I can not test this without a special setup, but it is unrecognizable in the field. As this is a full-frame (FX) lens, the DX sensor will only use a central portion of the image circle, which usually counteracts whatever vignetting there might be in the first place.
Again, I can not give you any sort of scientific measure, having no test charts or anything, but I can assure you: You are in for a treat. Eliminating focal range flexibility (zoom) allows for complete and total optimization of rendering capabilities for the selected focal length, and the results speak for themselves. In fact, if you also have the sharpness turned all the way up from the Optimize Image menu, you might actually find that the finer details of images become jaggy and distorted on the LCD: the combined effect is so severe that the relatively low-resolution LCD screen can not properly render it!
You should expect particularly 'soft' results in the first few days of your endeavors with this lens. Here's why:
1. (If you are shooting with a D40/40x/60): It takes some time and practice to get used to focusing by hand. You will miss focus in some shots in this period and will probably not notice it immediately, thanks to the impressive sharpness (see above) of the lens. If you just shot something 'critical', then by all means zoom all the way in and confirm focus.
2. At apertures f/2.8 and larger, the depth of field becomes so narrow that even different parts of the same subject will not be in sharp focus. For instance, you may focus on a person and see that one shoulder is in sharp focus and the other (which was a fraction of an inch forward or backward) is not. In fact, I am willing to believe that the apertures below f/2.8 are there to achieve special soft-focus effects and creamy backgrounds, not to facilitate shooting in total darkness. For that, VR and flash are still the way to go.

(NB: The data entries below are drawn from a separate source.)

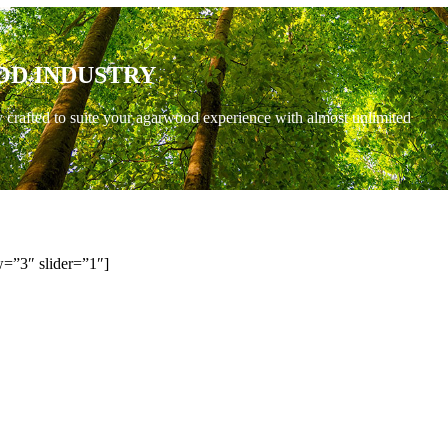
OD INDUSTRY
y crafted to suite your agarwood experience with almost unlimited
=”3″ slider=”1″]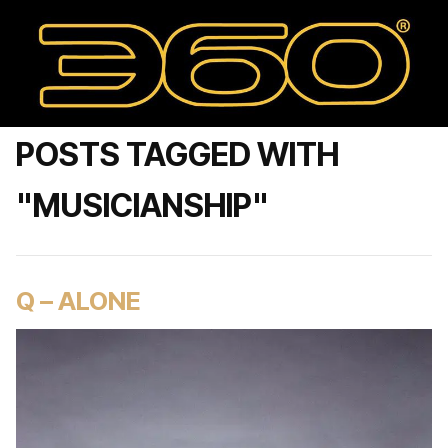
POSTS TAGGED WITH
"MUSICIANSHIP"
Q – ALONE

If you can get used to the rather tight focal length (75 mm equivalent) and focusing by hand (D40/40x/60 folks) then by all means get one. For about $150, you get a lot of lens: it is compact, well-built, compatible with everything from manual focus film SLRs to the upcoming D3x and very, very sharp.
If you can pay about twice the cash, get the AF Nikkor 50 mm 1:1.4D instead. It is basically the same lens, but the build quality is even better and it has that one extra stop you never know when you will need.
If you can pay about 3.5-4 times the cash, get the AF-S Nikkor 50 mm 1:1.4G instead. It has a silent, fast AF motor which enabled proper autofocus on the D40/40x/60 (although you could sell off the D40, add the same amount of top of it, and get a hand-me-down D80 and the AF Nikkor 50 mm 1:18D) and the image quality should be equal, if not superior, to the non AF-S version.
If you want macro capabilities, this is not the lens you are looking for. You CAN shoot some macro with this, depending on the size of your subject, but the 45 cm min. focus distance is too far out to make it worthy. In fact, I found my 18-135 mm DX to be a better performer on that particular field. In this case, the 60 or 105 mm f/2.8 Micro is your pick.